━━ Records provided

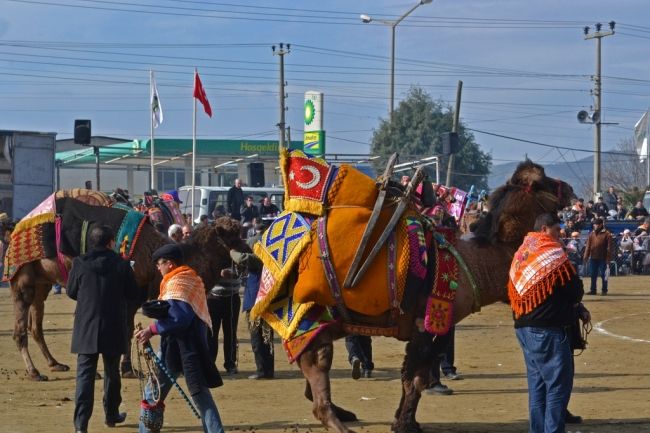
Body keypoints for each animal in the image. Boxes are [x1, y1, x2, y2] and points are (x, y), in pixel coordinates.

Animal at [4, 191, 238, 380]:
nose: (245, 254)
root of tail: (16, 228)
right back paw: (34, 372)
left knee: (36, 325)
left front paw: (126, 368)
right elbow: (120, 329)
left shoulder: (135, 295)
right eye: (233, 236)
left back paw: (55, 364)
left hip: (42, 280)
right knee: (20, 327)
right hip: (23, 276)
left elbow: (127, 329)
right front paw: (121, 369)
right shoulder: (127, 291)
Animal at [248, 149, 572, 432]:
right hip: (305, 316)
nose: (569, 188)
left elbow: (413, 377)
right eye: (542, 179)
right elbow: (414, 379)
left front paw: (407, 421)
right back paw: (340, 423)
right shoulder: (426, 325)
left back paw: (346, 412)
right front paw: (404, 424)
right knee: (318, 373)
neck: (472, 263)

━━━━

(Exercise aim)
Repeat the records exactly but leave out the images.

(Exercise result)
Body keypoints for each animal in the image. Boxes are [x1, y1, x2, y2] and points are (x, y), in pixel coordinates.

Animal at [4, 191, 238, 380]:
nose: (245, 254)
root of tail: (16, 228)
right back paw: (34, 372)
left knee: (36, 325)
left front paw: (126, 368)
right elbow: (120, 329)
left shoulder: (135, 295)
right eye: (233, 236)
left back paw: (55, 364)
left hip: (42, 280)
right knee: (20, 327)
right hip: (23, 276)
left elbow: (127, 329)
right front paw: (121, 369)
right shoulder: (127, 291)
Animal at [248, 149, 572, 432]:
right hip: (305, 316)
nose: (569, 188)
left elbow: (413, 377)
right eye: (542, 179)
right elbow: (414, 379)
left front paw: (407, 421)
right back paw: (340, 423)
right shoulder: (426, 325)
left back paw: (346, 412)
right front paw: (404, 424)
right knee: (318, 373)
neck: (472, 263)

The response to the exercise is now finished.